# problems using vinyl cutter to create template for rhinestones



## astills (Aug 6, 2011)

hi, i recently bought a graphtec ce 5000 60 and also the rwear studio software in order to create rhinestone designs for my t-shirts. i have created my designs on rwear but for some reason i cannot get the cutter to cut deep enough through the vinyl.(which will be my stencil for the rhinestones)
someone suggested copying my design and overlaying it over my original design several times to make the plotter go over it more time and make the cuts deeper. this has worked a bit but some of our designs are not being recognised as one file to copy but as individual dots (therefore it only copies one dot per time!)
how do i convert my design into one readable file by rwear so i can copy and paste it over my original design? or is there an alternative method to make the plotter cut deeper?
i have no idea what i am doing as i am new to this
thanks


----------



## Amandazon247 (Dec 2, 2010)

I dont use the R wear .. but do use a Graphtec ce 5000 60.. I find the 60 degree blade with 2 passes works the best at cutting a design. The downforce is between 27 and 30 depending on the material I am going to use. I use less on sticky flock.. more on hartico..


----------



## dakotasden (Aug 21, 2008)

are you using the red holder with the proper blades to cut the resist? you should be using the CB15N-1 holder with a 60 degree blade for that holder to cut resist for stoning


----------



## mfatty500 (Jan 18, 2010)

Graphtec Blue holder 60* blade, force 27, speed 20 , 2 passes


----------



## Amandazon247 (Dec 2, 2010)

mfatty500 said:


> Graphtec Blue holder 60* blade, force 27, speed 20 , 2 passes


I havent used the red holder either ... but the blue works fine ...but I am not doing hundreds of templates a day either ..


----------



## DivineBling (Sep 14, 2010)

Amandazon247 said:


> I dont use the R wear .. but do use a Graphtec ce 5000 60.. I find the 60 degree blade with 2 passes works the best at cutting a design. The downforce is between 27 and 30 depending on the material I am going to use. I use less on sticky flock.. more on hartico..

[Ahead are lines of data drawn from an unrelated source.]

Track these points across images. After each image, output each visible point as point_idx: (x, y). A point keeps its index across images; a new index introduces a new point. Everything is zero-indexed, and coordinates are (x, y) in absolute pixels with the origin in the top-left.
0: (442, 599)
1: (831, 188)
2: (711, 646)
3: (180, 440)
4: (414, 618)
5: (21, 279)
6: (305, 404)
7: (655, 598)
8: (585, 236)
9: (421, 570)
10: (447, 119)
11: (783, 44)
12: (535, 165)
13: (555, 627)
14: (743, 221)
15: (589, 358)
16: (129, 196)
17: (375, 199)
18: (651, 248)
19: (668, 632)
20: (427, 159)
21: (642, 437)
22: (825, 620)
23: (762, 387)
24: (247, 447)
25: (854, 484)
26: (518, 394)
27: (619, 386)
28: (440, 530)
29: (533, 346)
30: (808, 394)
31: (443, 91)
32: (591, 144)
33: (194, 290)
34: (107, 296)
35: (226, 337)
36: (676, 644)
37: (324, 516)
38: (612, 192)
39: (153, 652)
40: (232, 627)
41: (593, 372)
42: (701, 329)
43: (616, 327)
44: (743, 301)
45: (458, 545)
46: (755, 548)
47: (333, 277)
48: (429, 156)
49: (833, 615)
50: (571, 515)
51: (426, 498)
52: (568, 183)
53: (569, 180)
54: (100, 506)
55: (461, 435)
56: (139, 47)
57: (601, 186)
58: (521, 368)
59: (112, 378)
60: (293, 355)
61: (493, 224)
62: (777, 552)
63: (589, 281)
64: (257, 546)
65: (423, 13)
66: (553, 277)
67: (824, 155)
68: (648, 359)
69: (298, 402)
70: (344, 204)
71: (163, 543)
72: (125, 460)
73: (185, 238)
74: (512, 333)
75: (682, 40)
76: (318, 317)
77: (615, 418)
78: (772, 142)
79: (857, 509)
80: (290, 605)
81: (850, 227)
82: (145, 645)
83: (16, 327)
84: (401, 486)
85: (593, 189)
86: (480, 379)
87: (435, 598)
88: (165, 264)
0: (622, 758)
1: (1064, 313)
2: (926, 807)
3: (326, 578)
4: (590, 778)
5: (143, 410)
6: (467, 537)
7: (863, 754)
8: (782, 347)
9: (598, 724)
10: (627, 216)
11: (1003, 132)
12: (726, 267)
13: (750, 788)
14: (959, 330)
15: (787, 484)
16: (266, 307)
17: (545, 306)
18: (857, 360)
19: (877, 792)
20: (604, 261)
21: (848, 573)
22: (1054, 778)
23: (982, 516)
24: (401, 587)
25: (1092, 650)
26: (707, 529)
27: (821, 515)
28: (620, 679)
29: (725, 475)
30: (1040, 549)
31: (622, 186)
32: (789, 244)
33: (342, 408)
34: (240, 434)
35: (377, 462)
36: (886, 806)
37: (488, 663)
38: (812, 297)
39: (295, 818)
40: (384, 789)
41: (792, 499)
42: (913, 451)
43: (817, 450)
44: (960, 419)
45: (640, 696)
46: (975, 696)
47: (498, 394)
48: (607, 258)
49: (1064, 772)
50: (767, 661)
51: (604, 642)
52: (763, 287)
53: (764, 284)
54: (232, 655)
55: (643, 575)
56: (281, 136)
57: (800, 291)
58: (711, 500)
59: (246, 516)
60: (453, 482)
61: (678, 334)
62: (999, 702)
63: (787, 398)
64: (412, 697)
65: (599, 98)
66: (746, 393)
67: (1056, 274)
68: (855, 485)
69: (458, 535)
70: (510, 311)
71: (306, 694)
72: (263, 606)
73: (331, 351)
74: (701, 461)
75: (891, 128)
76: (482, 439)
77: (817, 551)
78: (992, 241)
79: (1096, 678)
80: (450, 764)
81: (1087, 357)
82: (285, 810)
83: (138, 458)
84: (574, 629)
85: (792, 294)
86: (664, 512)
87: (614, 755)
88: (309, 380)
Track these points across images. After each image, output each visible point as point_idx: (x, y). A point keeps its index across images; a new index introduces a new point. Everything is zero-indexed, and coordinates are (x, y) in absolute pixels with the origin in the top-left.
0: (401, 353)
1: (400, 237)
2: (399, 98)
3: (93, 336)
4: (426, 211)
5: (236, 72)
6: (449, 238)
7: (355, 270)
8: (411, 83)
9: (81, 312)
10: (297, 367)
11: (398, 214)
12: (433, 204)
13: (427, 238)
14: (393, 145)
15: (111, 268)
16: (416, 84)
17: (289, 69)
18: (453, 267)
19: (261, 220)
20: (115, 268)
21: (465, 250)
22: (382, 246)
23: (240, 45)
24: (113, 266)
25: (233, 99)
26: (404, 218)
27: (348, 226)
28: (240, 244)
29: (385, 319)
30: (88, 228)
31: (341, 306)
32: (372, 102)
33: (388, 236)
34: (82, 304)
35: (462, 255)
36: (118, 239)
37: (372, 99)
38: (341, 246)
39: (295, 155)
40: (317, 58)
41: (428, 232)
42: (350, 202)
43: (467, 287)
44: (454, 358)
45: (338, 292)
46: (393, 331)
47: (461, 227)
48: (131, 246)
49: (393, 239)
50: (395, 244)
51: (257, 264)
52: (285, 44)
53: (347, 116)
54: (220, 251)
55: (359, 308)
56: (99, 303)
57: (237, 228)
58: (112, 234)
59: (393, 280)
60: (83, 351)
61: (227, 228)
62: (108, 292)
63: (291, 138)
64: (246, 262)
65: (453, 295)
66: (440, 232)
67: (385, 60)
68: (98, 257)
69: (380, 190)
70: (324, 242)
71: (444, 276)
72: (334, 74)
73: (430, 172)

I was at a customer's shop the other day who has a Graphtec cutter and wanted my help with getting a template from the software to the cutter. He only had a 45* blade and a blue tip blade holder. We were using Sticky Flock and ended up with one pass and a down force of 24 and it cut very clean. I was then told by the product manager at Graphtec that it's more important to have more down force and less blade extension than vice versa. So don't extend your blade too far but increase your down force.

Hope this helps!


----------